E o nosso detive, especialista em descobrir coisas que as pessoas queriam manter escondidas saiu em busca do sonho de Annie. É claro que no desenrolar da história vai encontrando coisas incríveis, enterradas e bem escondidas. Mas isso não é uma resenha e eu já disse que não vou contar o enredo.  O que interessa é que ele encontrou o sonho de Annie, no fundo de um baú que uma daquelas chaves abriu: duas entradas para o Museu de Belas Artes de Boston para uma exposição especial dos impressionistas modernos, duas entradas para O Rei e Eu e duas entradas para o novo aquário da cidade.
 
Estou percebendo aqui que já escrevi seis parágrafos e só agora estou entrando no corpo de minha crônica. Tenho que avisar que o corpo será bem menor do que a cabeça o que espero não tornar esta crônica uma aberração. O que me deixou emocionada e ficou dando voltas em minha mente querendo sair para ser compartilhado foi a compreensão de que as vezes é preciso tão pouco para possibilitar ao outro muita  felicidade. Annie e seu marido tiveram um longo casamento e ela deixou adormecidos todos os seus pequenos sonhos que poderiam ter sido realizados com esse simples gesto que chegou tarde demais.
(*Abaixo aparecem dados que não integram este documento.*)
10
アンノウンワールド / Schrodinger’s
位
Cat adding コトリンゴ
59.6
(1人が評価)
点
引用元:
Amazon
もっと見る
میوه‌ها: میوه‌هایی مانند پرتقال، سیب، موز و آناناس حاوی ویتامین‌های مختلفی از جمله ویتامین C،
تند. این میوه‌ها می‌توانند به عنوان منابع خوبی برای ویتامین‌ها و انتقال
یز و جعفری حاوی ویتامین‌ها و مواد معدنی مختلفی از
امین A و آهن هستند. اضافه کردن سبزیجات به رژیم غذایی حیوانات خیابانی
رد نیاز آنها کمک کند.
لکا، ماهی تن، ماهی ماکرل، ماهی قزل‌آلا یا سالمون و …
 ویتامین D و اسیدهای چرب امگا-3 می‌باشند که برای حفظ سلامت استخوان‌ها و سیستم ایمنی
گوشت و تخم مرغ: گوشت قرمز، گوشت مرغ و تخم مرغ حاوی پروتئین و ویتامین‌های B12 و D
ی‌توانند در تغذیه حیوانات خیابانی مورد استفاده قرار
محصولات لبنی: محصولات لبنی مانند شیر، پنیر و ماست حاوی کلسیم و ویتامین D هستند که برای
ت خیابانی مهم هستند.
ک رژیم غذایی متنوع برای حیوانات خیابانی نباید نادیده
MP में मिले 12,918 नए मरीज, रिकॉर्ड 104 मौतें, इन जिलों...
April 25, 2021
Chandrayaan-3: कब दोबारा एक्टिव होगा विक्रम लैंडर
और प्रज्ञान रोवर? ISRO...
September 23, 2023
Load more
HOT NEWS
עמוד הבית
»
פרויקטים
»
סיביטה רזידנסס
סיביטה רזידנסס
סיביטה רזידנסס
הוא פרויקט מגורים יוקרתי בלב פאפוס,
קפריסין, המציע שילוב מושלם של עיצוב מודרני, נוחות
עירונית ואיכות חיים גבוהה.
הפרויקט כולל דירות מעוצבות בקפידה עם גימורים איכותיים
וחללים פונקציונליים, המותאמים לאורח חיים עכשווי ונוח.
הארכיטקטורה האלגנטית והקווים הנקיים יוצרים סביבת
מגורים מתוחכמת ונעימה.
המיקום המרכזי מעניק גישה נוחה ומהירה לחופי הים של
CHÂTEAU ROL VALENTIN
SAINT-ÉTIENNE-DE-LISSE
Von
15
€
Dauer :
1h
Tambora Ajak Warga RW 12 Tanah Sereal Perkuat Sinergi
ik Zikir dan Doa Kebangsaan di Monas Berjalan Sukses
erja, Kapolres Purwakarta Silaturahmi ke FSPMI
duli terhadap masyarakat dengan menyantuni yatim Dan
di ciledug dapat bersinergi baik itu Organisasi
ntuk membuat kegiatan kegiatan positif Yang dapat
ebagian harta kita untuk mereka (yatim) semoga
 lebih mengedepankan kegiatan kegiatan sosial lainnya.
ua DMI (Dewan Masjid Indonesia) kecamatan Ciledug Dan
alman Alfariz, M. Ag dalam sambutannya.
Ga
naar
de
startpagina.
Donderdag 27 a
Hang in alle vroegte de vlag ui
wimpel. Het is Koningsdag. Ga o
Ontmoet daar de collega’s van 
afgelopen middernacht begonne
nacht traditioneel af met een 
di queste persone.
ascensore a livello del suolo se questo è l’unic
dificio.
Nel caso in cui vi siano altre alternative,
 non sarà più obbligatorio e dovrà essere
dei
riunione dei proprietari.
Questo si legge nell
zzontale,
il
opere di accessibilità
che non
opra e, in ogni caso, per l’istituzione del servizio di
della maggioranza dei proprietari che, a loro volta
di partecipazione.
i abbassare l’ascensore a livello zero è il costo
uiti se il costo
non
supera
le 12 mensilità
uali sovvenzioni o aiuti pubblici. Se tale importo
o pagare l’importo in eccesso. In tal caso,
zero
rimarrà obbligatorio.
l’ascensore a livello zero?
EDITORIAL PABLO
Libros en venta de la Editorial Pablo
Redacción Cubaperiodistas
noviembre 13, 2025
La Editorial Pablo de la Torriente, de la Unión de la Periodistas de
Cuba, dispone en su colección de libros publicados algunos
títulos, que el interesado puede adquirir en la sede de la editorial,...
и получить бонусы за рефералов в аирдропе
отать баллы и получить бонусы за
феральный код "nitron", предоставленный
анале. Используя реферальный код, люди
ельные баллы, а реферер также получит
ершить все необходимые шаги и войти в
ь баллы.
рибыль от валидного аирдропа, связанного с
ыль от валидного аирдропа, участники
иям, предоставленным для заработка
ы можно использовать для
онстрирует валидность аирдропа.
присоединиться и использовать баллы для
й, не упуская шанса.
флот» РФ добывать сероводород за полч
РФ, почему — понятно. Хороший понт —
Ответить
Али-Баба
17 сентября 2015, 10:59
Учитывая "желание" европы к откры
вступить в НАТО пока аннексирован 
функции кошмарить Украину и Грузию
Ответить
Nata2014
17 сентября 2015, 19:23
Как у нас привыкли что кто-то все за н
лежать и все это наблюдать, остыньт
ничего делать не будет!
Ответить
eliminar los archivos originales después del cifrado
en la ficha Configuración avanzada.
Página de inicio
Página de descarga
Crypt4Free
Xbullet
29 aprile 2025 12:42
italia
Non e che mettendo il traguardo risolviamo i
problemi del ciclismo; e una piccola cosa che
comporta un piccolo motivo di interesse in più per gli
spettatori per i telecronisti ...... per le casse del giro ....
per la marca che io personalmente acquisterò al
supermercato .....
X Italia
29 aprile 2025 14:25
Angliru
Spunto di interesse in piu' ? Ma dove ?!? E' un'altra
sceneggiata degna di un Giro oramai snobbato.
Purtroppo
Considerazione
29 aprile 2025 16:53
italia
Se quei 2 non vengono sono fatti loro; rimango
Eram coisas tão sem importância, disse ela. A morte não manda avisos e quando chega não dá tempo de fazermos o que fomos adiando por comodidade ou egoísmo. Há uma historinha que também corre pela Net, a do velhinho que faz enterrar junto da mulher a camisola sensual que lhe dera de presente há muitos anos atrás e que ela nunca quis usar. E a satisfação de ser felizes com as coisas simples que muitas vezes negamos a nós mesmos. Conheço pessoas que compraram ou fizeram enxovais lindíssimos quando se casaram e que hoje já completadas várias bodas os mantém intacto nas arcas alimentando as traças.A louça fina nunca é colocada a mesa e fica amarelando nos armários. Talheres de prata que nunca são usados. Pessoas que compram roupas e sapatos que não usam, sempre a espera de uma ocasião especial que nunca chega. Porque a vida é aqui e agora e a felicidade é feita de pequenas porções de alegria. O momento especial é este que estamos vivendo. Para que deixar para depois o que pode ser feito hoje?
 
Ah, quanto ao título escolham o que acharem melhor.